UofL cardiology team’s editorial stresses need for more accurate heart disease risk-prediction models

June 7, 2018

A University of Louisville cardiologist and data scientist stressed the need for more accurate heart disease risk-prediction models in an editorial published in the Annals of Internal Medicine this week.

The editorial by Andrew DeFilippis, M.D., director of Cardiovascular Disease Prevention at the UofL School of Medicine and a cardiologist with UofL Physicians, and Patrick Trainor, a data scientist on DeFilippis’ research team, accompanied a study of a new risk prediction model that could improve the guideline-recommended scoring systems for who is at risk.

That study, by a group of researchers from Stanford University, the University of Michigan, the University of Washington, the University of Mississippi and Harvard Medical School, showed a widely used scoring system that helps physicians identify who is at risk for heart disease may inaccurately estimate risk, especially for certain patients, such as African-Americans. The scoring system, last updated in 2013, is recommended by the American College of Cardiology and the American Heart Association.

DeFilippis said that accurate risk predication is needed to effectively balance the risks and benefits of medicines used to prevent heart disease, and is important to help doctors decide who needs a statin, blood pressure medications or aspirin.

“Doctors must balance the risk of medication side effects with the risk of disease,” DeFilippis said. “Medications are expensive, and unnecessary treatment also costs the healthcare system, which is not an endless resource.”

DeFilippis has led efforts to evaluate cardiovascular disease risk prediction scoring systems, analyzing how they perform using data from clinical studies. He said that while this new study is helpful, risk scoring must continue to evolve based on demographic and societal trends and the availability of new biomarkers for assessing cardiovascular disease.

“Risk prediction is of tremendous benefit,” DeFilippis said. “The guideline-recommended scoring models were created from data collected from groups of patients decades ago.
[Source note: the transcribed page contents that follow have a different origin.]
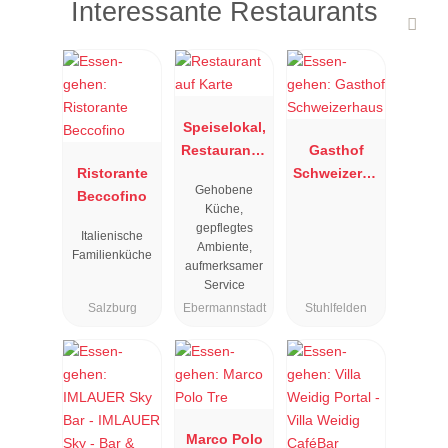
Interessante Restaurants
Speiselokal,
Restaurant "
Gasthof
Ristorante
Resengoerg
Schweizerha
Gehobene
Beccofino
"
us
Küche,
gepflegtes
Italienische
Ambiente,
Familienküche
aufmerksamer
Service
Salzburg
Ebermannstadt
Stuhlfelden
Marco Polo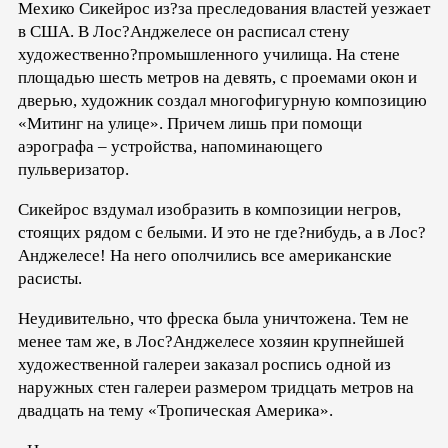
Мехико Сикейрос из?за преследования властей уезжает
в США. В Лос?Анджелесе он расписал стену
художественно?промышленного училища. На стене
площадью шесть метров на девять, с проемами окон и
дверью, художник создал многофигурную композицию
«Митинг на улице». Причем лишь при помощи
аэрографа – устройства, напоминающего
пульверизатор.
Сикейрос вздумал изобразить в композиции негров,
стоящих рядом с белыми. И это не где?нибудь, а в Лос?
Анджелесе! На него ополчились все американские
расисты.
Неудивительно, что фреска была уничтожена. Тем не
менее там же, в Лос?Анджелесе хозяин крупнейшей
художественной галереи заказал роспись одной из
наружных стен галереи размером тридцать метров на
двадцать на тему «Тропическая Америка».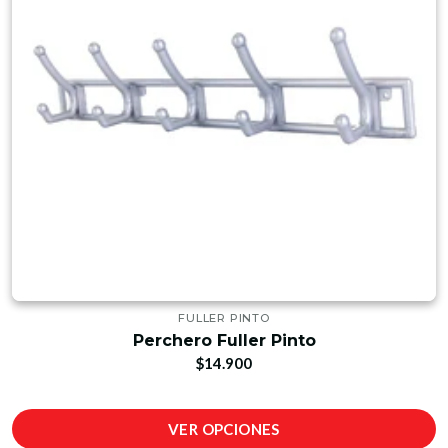
FULLER PINTO
Perchero Fuller Pinto
$14.900
VER OPCIONES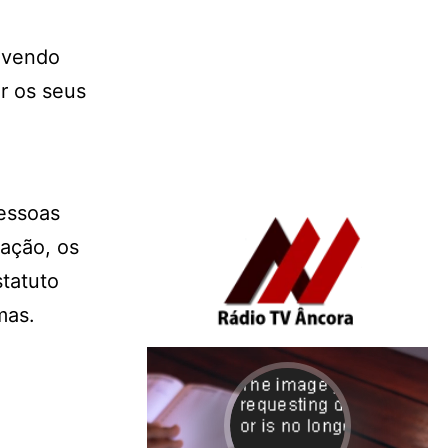
olvendo
r os seus
pessoas
mação, os
statuto
mas.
This new study used more modern patient groups and new methods for making the risk calculations.”

He noted that as heart disease is the leading killer of Americans, assessing risk is a critical issue. And while the calculator isn’t perfect, “there is no question these calculators are better than the eyeball test and certainly outperform a physician just saying ‘I think this person is high or low risk’ after looking at them.”

In previous studies, DeFilippis and other researchers at the University of Louisville, Johns Hopkins University and the University of Washington looked at the 2013 scoring system, along with three others, in a study of different ethnic groups. They collected information on patients who began participating in 2000-2002 and followed them for 10 years, evaluating the accuracy of the 2013 scoring model and publishing the results in 2015 in the Annals of Internal Medicine. That study found that the guideline-recommended calculator overestimated a person’s risk.

A 2017 study in the journal The BMJ (formerly the British Medical Journal) noted more than one in five Americans between the ages of 40 and 75 takes a statin. It has been hotly debated who should take statins, and several studies have questioned the accuracy of the risk calculator.

DeFilippis said the new study published this week rebuilds the risk score using a different statistical approach. It re-analyzed data from participants in multiple large studies. The new risk prediction model was shown to make more accurate predictions of risk for many patients, especially for some ethnicities, though further validation is needed.

Because of the need to continually update data, the team in the study that was published this week made the statistical model and computer code public so other scientists could evaluate them.

DeFilippis said that ultimately, “the decision on who should take statins or other medications to reduce risk should be a conversation between doctor and patient.”

While the guidelines still generally recommend them for some groups with a particular score, he said treatment should be individualized.